[Start of Attachment]
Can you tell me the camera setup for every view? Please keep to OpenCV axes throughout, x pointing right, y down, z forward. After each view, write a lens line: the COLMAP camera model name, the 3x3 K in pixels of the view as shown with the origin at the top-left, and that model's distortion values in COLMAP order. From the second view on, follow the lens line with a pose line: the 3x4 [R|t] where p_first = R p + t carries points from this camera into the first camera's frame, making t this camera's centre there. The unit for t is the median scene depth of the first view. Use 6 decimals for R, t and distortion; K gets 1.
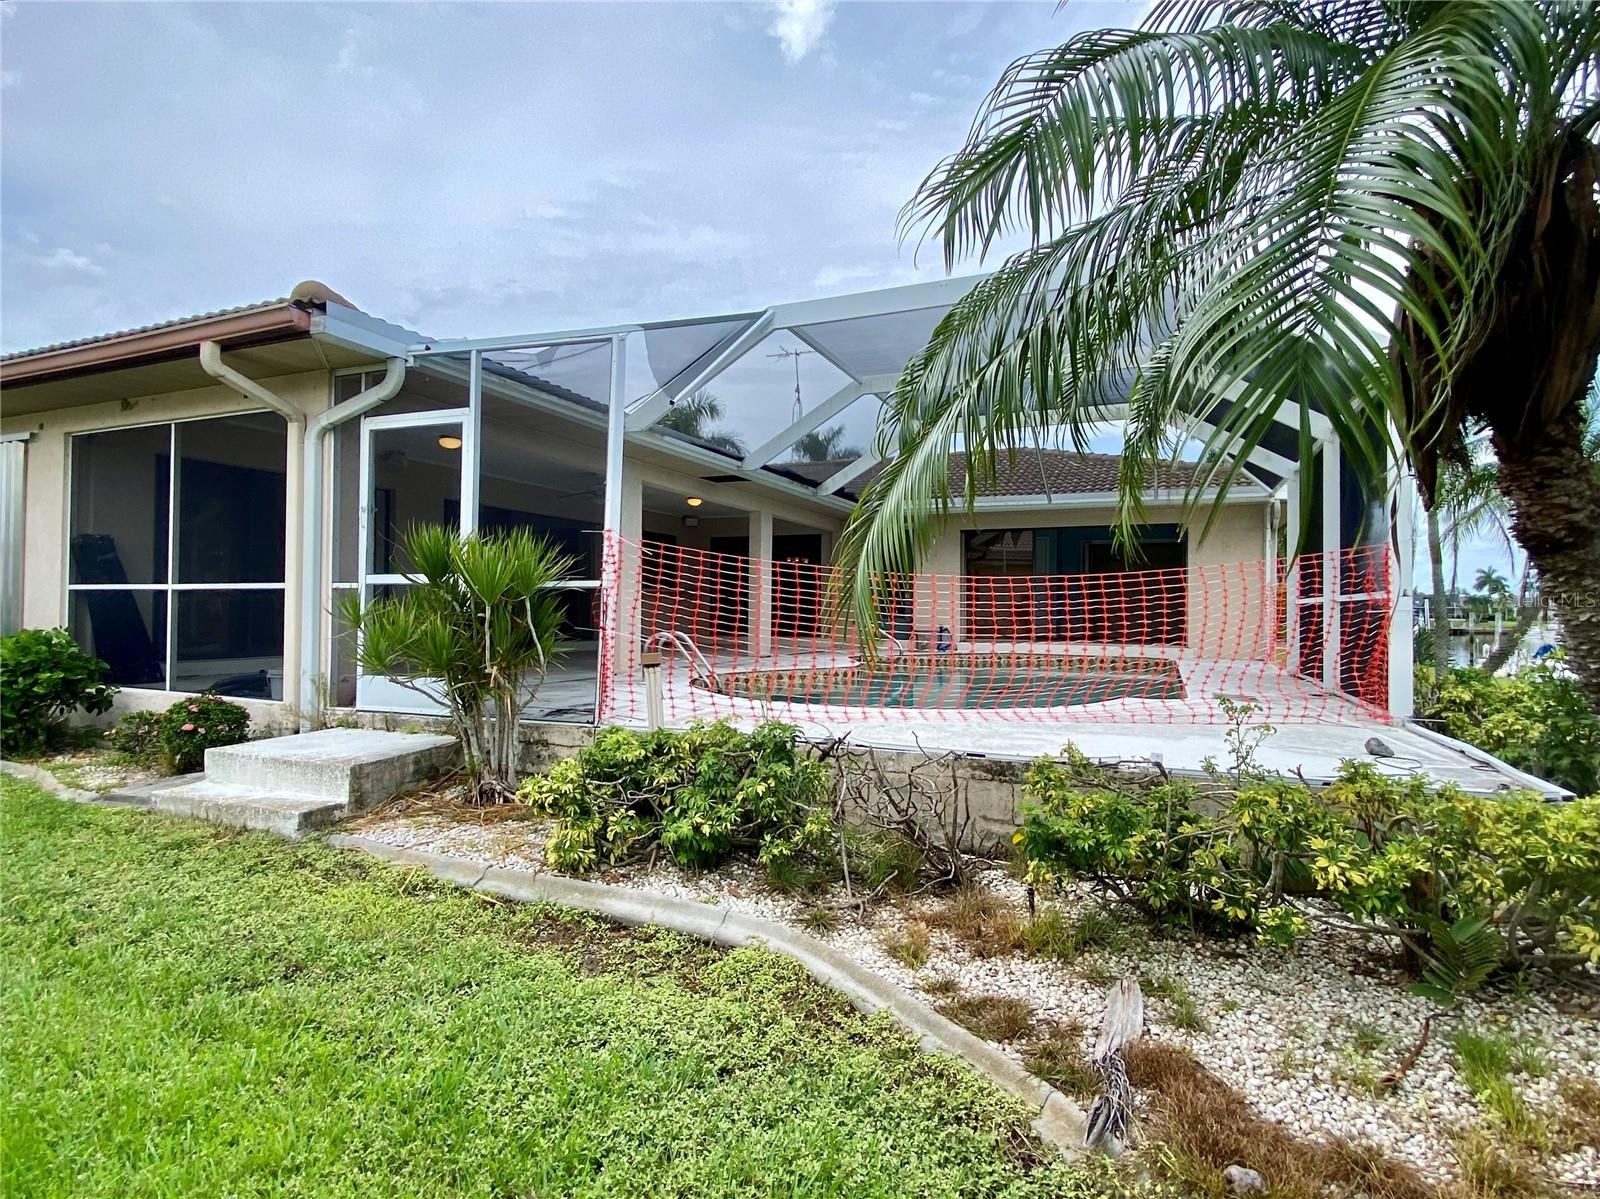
lens RADIAL K [[855.7, 0, 801.5], [0, 855.7, 597.8], [0, 0, 1]] dist [-0.000177, 0.000008]
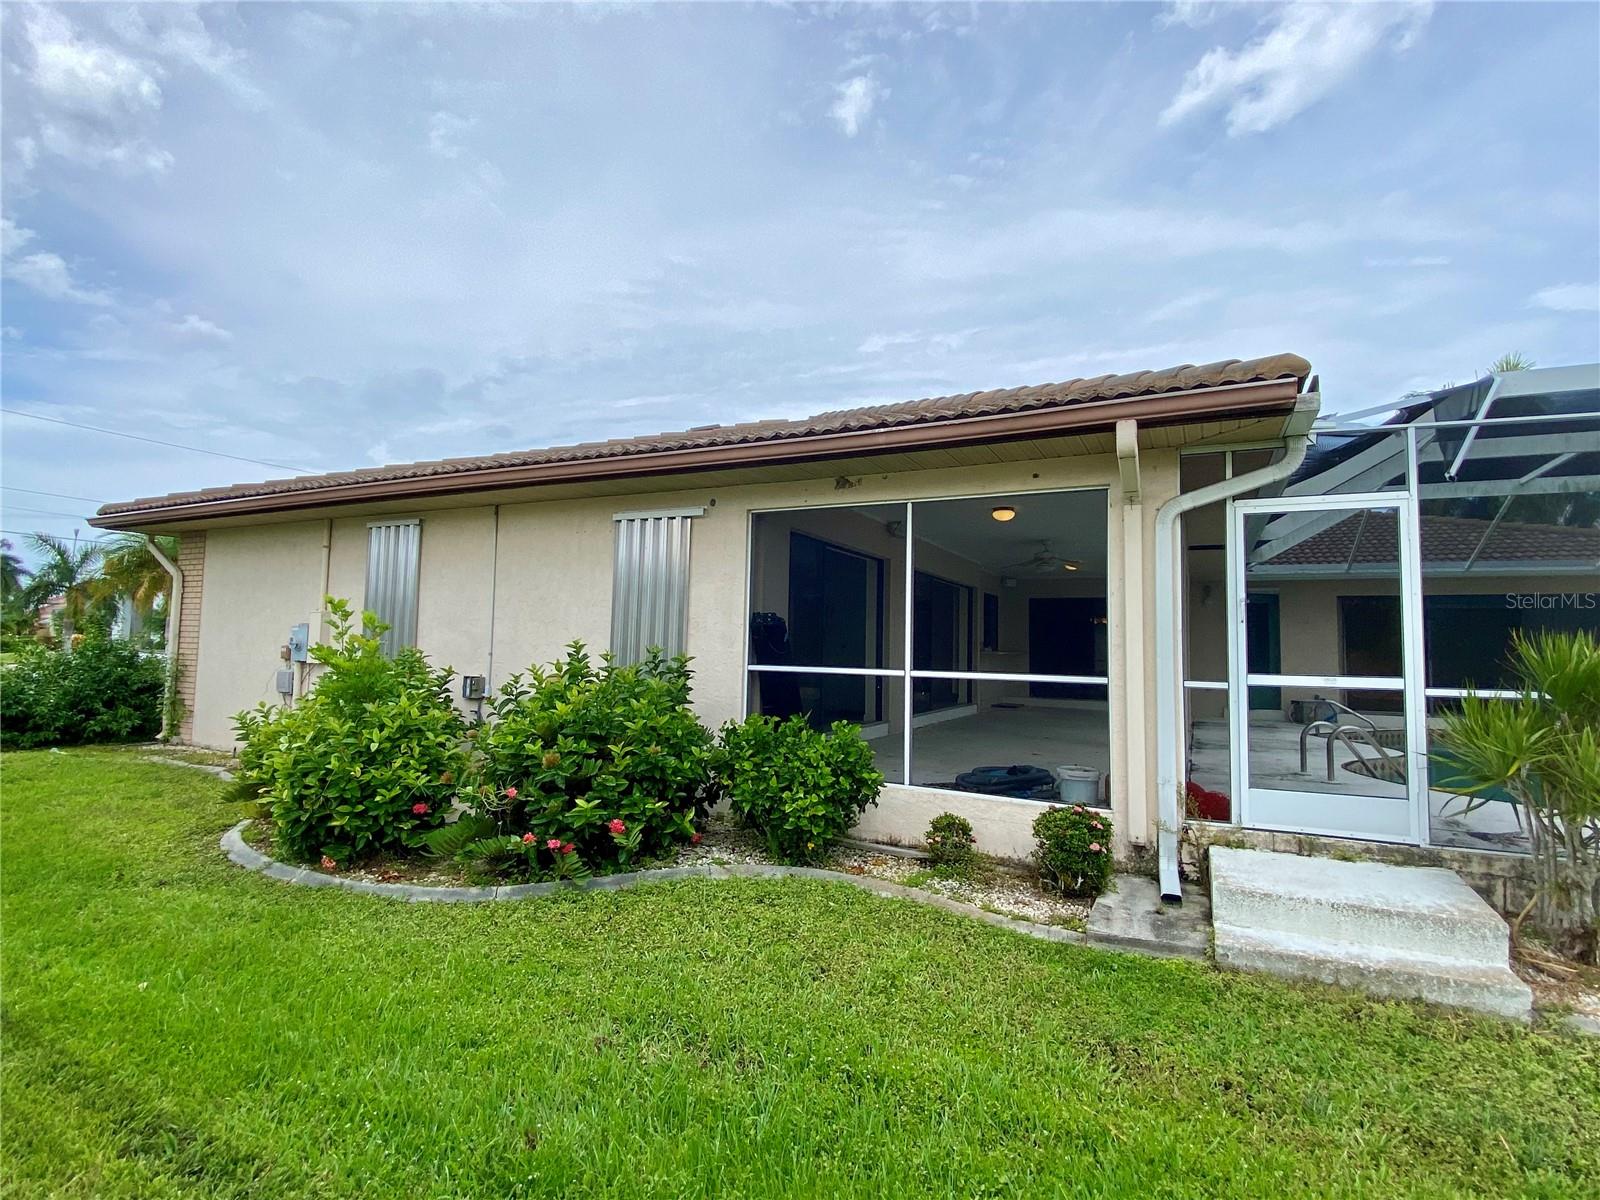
lens RADIAL K [[802.4, 0, 789.2], [0, 802.4, 593.9], [0, 0, 1]] dist [0.008332, -0.016763]
pose [[0.997374, 0.008113, -0.071961, -0.807126], [-0.012148, 0.998367, -0.055825, -0.050835], [0.071390, 0.056552, 0.995844, 0.106253]]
[End of Attachment]
YOUR GOAL :: Restate the entire listing word for word, excluding pictures.

RESULT FOR THIS EXERCISE ::
Can you tell me the camera setup for every view? Please keep to OpenCV axes throughout, x pointing right, y down, z forward. After each view, write a lens line: the COLMAP camera model name, the 3x3 K in pixels of the view as shown with the origin at the top-left, and that model's distortion values in COLMAP order. From the second view on, follow the lens line with a pose line: the 3x4 [R|t] where p_first = R p + t carries points from this camera into the first camera's frame, making t this camera's centre there. The unit for t is the median scene depth of the first view. Use 6 decimals for R, t and distortion; K gets 1.
lens RADIAL K [[855.7, 0, 801.5], [0, 855.7, 597.8], [0, 0, 1]] dist [-0.000177, 0.000008]
lens RADIAL K [[802.4, 0, 789.2], [0, 802.4, 593.9], [0, 0, 1]] dist [0.008332, -0.016763]
pose [[0.997374, 0.008113, -0.071961, -0.807126], [-0.012148, 0.998367, -0.055825, -0.050835], [0.071390, 0.056552, 0.995844, 0.106253]]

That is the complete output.